Topic: Complex Aggregations and Pivot Operations

PySpark Advanced Interview Series

Module 12: Complex Aggregations — Multi-Dimensional Analysis

GoogleMicrosoftDifficulty: Hard

Interview Question

"At Google, we build multi-dimensional analytical cubes using rollup and cube operations. Walk us through the difference between rollup, cube, and grouping sets, and demonstrate how you would pivot a sales dataset to create a cross-tabulation report." — Google Data Engineer Interview

"At Microsoft, we use complex aggregations for business intelligence. Explain how pivot and unpivot work, how you would compute running totals with groupBy, and what performance implications aggregation strategies have at scale." — Microsoft Senior Data Engineer Interview

Aggregation Fundamentals

Basic groupBy

from pyspark.sql import SparkSession
from pyspark.sql.functions import (
    col, sum, avg, count, min, max, 
    collect_list, collect_set, first, last,
    percentile_approx, stddev, variance
)

spark = SparkSession.builder.appName("AggInterview").getOrCreate()

# Create sample sales data
sales_data = [
    ("2024-01", "Electronics", "Laptop", "North", 1200),
    ("2024-01", "Electronics", "Phone", "North", 800),
    ("2024-01", "Clothing", "Shirt", "North", 50),
    ("2024-02", "Electronics", "Laptop", "South", 1300),
    ("2024-02", "Electronics", "Phone", "South", 850),
    ("2024-02", "Clothing", "Shirt", "South", 55),
    ("2024-01", "Electronics", "Laptop", "East", 1100),
    ("2024-01", "Clothing", "Shirt", "East", 45),
    ("2024-02", "Electronics", "Phone", "East", 780),
]

df = spark.createDataFrame(sales_data, 
    ["month", "category", "product", "region", "revenue"])

# Basic aggregation
df.groupBy("category").agg(
    sum("revenue").alias("total_revenue"),
    avg("revenue").alias("avg_revenue"),
    count("*").alias("transaction_count")
).show()

rollup()

Computes hierarchical subtotals from the most detailed to the most general level.

# Rollup: creates subtotals at each hierarchy level + grand total
rollup_result = df.rollup("category", "region", "product").agg(
    sum("revenue").alias("total_revenue"),
    count("*").alias("transaction_count")
).orderBy("category", "region", "product")

rollup_result.show(30)

# Output includes:
# Electronics | North | Laptop | 1200  (detail)
# Electronics | North | Phone  | 800   (detail)
# Electronics | North | NULL   | 2000  (subtotal: category + region)
# Electronics | NULL  | NULL   | 6030  (subtotal: category only)
# NULL        | NULL  | NULL   | 6180  (grand total)

Rollup Hierarchy

# Rollup creates a hierarchy: category → region → product
# NULL values indicate subtotal levels

# Filter for specific levels
# Detail level only (no subtotals)

■ EXTRACTED MATERIAL
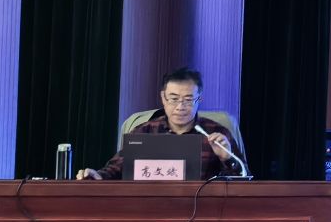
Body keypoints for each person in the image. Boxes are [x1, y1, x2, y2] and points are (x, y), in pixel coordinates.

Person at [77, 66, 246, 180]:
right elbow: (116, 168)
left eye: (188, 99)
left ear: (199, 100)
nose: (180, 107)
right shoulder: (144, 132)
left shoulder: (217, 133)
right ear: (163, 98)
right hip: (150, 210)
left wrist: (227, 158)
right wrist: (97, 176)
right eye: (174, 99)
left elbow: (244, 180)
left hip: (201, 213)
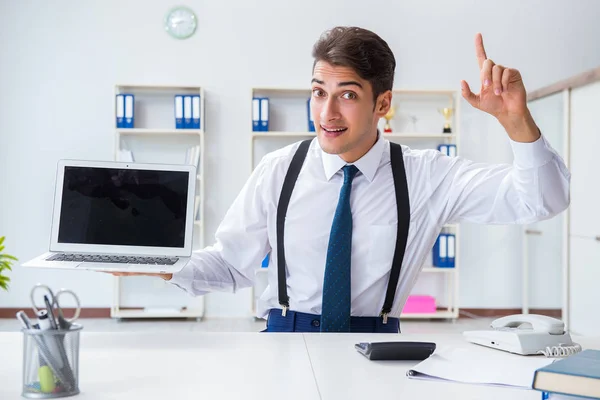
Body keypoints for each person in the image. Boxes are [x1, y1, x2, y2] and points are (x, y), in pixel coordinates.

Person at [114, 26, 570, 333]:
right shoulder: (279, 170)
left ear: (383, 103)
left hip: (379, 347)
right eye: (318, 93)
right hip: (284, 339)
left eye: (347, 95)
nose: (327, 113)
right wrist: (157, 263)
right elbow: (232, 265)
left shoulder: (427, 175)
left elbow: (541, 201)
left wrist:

■ WORK INSTRUCTION 1
In the PySpark aggregation tutorial's rollup output, why does the row "Electronics | North | NULL" show 2000? Answer in one to three sentences.
■ WORK INSTRUCTION 2
Answer these questions from the PySpark aggregation tutorial:
(a) What app name is given to the SparkSession builder?
(b) What role is named for the Microsoft interview quotation?
(c) What grand total does the rollup output list?
■ WORK INSTRUCTION 3
Write a continuation of the PySpark aggregation tutorial, starting after its last line.

■ YOUR RESPONSE 1
The row is a subtotal for the category and region level. The NULL in the product column marks a subtotal level, and the rollup adds the North Electronics revenue across products: 1200 for the laptop and 800 for the phone.

■ YOUR RESPONSE 2
(a) AggInterview
(b) Senior Data Engineer
(c) 6180

■ YOUR RESPONSE 3
detail = rollup_result.filter(col("category").isNotNull() & 
                               col("region").isNotNull() & 
                               col("product").isNotNull())

# Category subtotals only
category_totals = rollup_result.filter(
    col("category").isNotNull() & 
    col("region").isNull() & 
    col("product").isNull()
)

# Grand total
grand_total = rollup_result.filter(
    col("category").isNull() & 
    col("region").isNull() & 
    col("product").isNull()
)

cube()

Computes subtotals for ALL possible combinations of dimensions.

# Cube: all possible dimension combinations
cube_result = df.cube("category", "region", "product").agg(
    sum("revenue").alias("total_revenue"),
    count("*").alias("transaction_count")
)

cube_result.show(50)

# Cube produces MORE rows than rollup:
# - Category only subtotals
# - Region only subtotals
# - Product only subtotals
# - Category + Region subtotals
# - Category + Product subtotals
# - Region + Product subtotals
# - Grand total

# For 3 dimensions, cube produces 2^3 = 8 combinations
# Rollup produces 3 + 1 = 4 combinations (hierarchical)

Rollup vs Cube

Feature	rollup()	cube()
Combinations	Hierarchical	All possible
For 3 dimensions	4 combinations	8 combinations
Use case	Known hierarchy	Ad-hoc analysis
Performance	Faster	Slower

grouping() and grouping_id()

Identify which columns are aggregated in subtotal rows.

# grouping() returns 1 for aggregated (NULL) columns, 0 otherwise
rollup_result = df.rollup("category", "region").agg(
    sum("revenue").alias("total_revenue")
).withColumn(
    "grouping_info",
    concat(
        when(grouping("category") == 1, "ALL").otherwise(col("category")),
        lit(" | "),
        when(grouping("region") == 1, "ALL").otherwise(col("region"))
    )
)

rollup_result.show()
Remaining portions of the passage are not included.